# Task requirements:
Please return each of the entries exactly, minus their pictures.

# Material for this exercise:
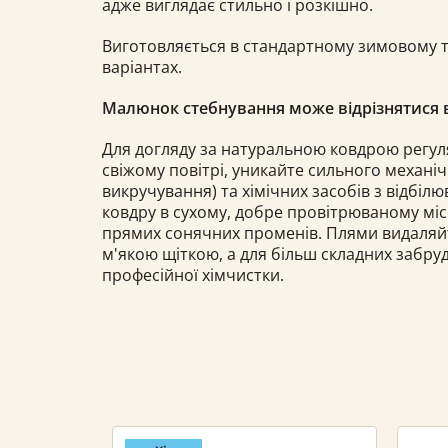
адже виглядає стильно і розкішно.
Виготовляється в стандартному зимовому 
варіантах.
Малюнок стебнування може відрізнятися в
Для догляду за натуральною ковдрою регуля
свіжому повітрі, уникайте сильного механіч
викручування) та хімічних засобів з відбілю
ковдру в сухому, добре провітрюваному міс
прямих сонячних променів. Плями видаляй
м'якою щіткою, а для більш складних забру
професійної хімчистки.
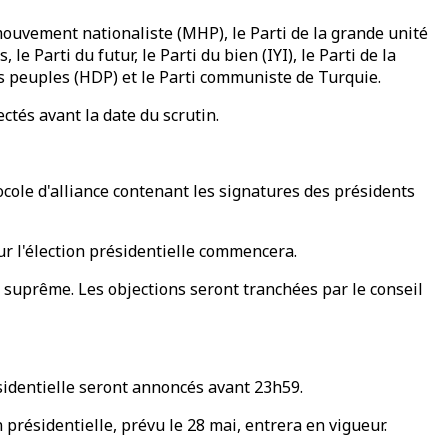
u mouvement nationaliste (MHP), le Parti de la grande unité
 le Parti du futur, le Parti du bien (IYI), le Parti de la
es peuples (HDP) et le Parti communiste de Turquie.
ctés avant la date du scrutin.
tocole d'alliance contenant les signatures des présidents
our l'élection présidentielle commencera.
e suprême. Les objections seront tranchées par le conseil
résidentielle seront annoncés avant 23h59.
n présidentielle, prévu le 28 mai, entrera en vigueur.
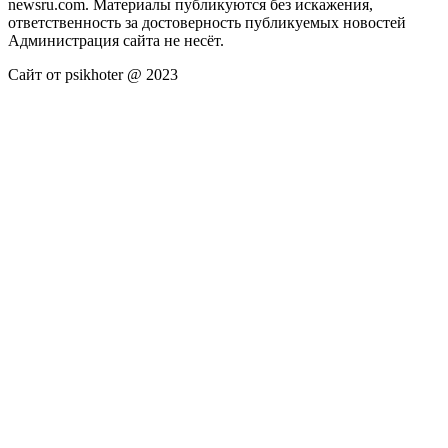
newsru.com. Материалы публикуются без искажения,
ответственность за достоверность публикуемых новостей
Администрация сайта не несёт.
Сайт от psikhoter @ 2023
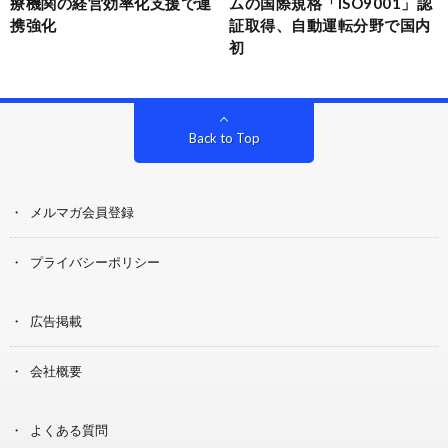
療機関の経営効率化支援で連
ムの国際規格「ISO9001」認
携強化
証取得、自動運転分野で国内
初
Back to Top
メルマガ会員登録
プライバシーポリシー
広告掲載
会社概要
よくある質問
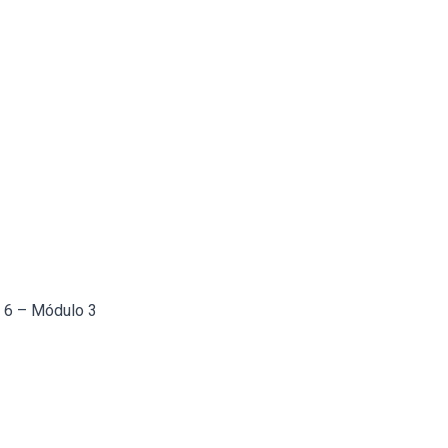
a 6 – Módulo 3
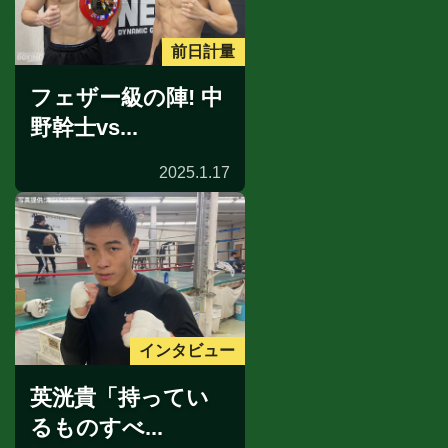
前日計量
フェザー級の陣! 中
野幹士vs...
2025.1.17
インタビュー
英洸貴「持ってい
るものすべ...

# Output below:
адже виглядає стильно і розкішно.
Виготовляється в стандартному зимовому 
варіантах.
Малюнок стебнування може відрізнятися в
Для догляду за натуральною ковдрою регуля
свіжому повітрі, уникайте сильного механіч
викручування) та хімічних засобів з відбілю
ковдру в сухому, добре провітрюваному міс
прямих сонячних променів. Плями видаляй
м'якою щіткою, а для більш складних забру
професійної хімчистки.
u mouvement nationaliste (MHP), le Parti de la grande unité
 le Parti du futur, le Parti du bien (IYI), le Parti de la
es peuples (HDP) et le Parti communiste de Turquie.
ctés avant la date du scrutin.
tocole d'alliance contenant les signatures des présidents
our l'élection présidentielle commencera.
e suprême. Les objections seront tranchées par le conseil
résidentielle seront annoncés avant 23h59.
n présidentielle, prévu le 28 mai, entrera en vigueur.
newsru.com. Материалы публикуются без искажения,
ответственность за достоверность публикуемых новостей
Администрация сайта не несёт.
Сайт от psikhoter @ 2023
療機関の経営効率化支援で連
ムの国際規格「ISO9001」認
携強化
証取得、自動運転分野で国内
初
Back to Top
メルマガ会員登録
プライバシーポリシー
広告掲載
会社概要
よくある質問
a 6 – Módulo 3
前日計量
フェザー級の陣! 中
野幹士vs...
2025.1.17
インタビュー
英洸貴「持ってい
るものすべ...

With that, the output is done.